INPUT DATA: Begin
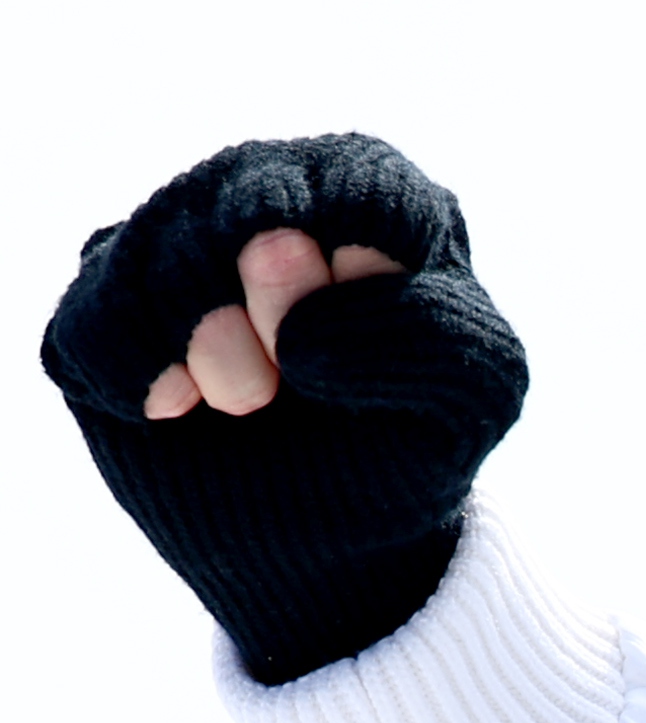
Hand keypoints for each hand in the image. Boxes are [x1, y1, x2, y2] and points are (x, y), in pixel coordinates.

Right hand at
INPUT DATA: End
INPUT DATA: Begin
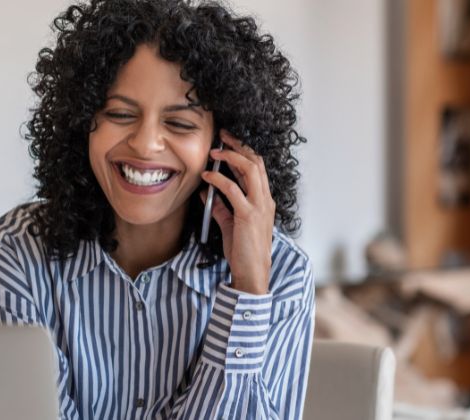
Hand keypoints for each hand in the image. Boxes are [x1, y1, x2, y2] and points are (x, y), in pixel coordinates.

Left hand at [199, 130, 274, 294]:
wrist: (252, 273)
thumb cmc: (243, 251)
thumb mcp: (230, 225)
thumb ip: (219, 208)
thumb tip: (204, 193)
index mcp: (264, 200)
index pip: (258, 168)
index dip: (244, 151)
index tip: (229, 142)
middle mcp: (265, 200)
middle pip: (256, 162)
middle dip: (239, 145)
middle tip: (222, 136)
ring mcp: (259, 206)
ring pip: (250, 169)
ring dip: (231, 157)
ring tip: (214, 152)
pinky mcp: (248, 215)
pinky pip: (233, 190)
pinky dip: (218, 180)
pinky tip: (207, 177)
INPUT DATA: End
PROBLEM DESCRIPTION →
Of the entries listed above, reproduce only the lines starting at the line containing "middle pip: (256, 162)" and ending at the line containing "pinky tip: (207, 177)". Include both, exactly as they stand.

ANSWER SPACE →
middle pip: (256, 162)
middle dip: (239, 145)
middle tip: (222, 136)
ring mcp: (259, 206)
ring pip: (250, 169)
ring dip: (231, 157)
ring tip: (214, 152)
pinky mcp: (248, 215)
pinky pip: (233, 190)
pinky dip: (218, 180)
pinky tip: (207, 177)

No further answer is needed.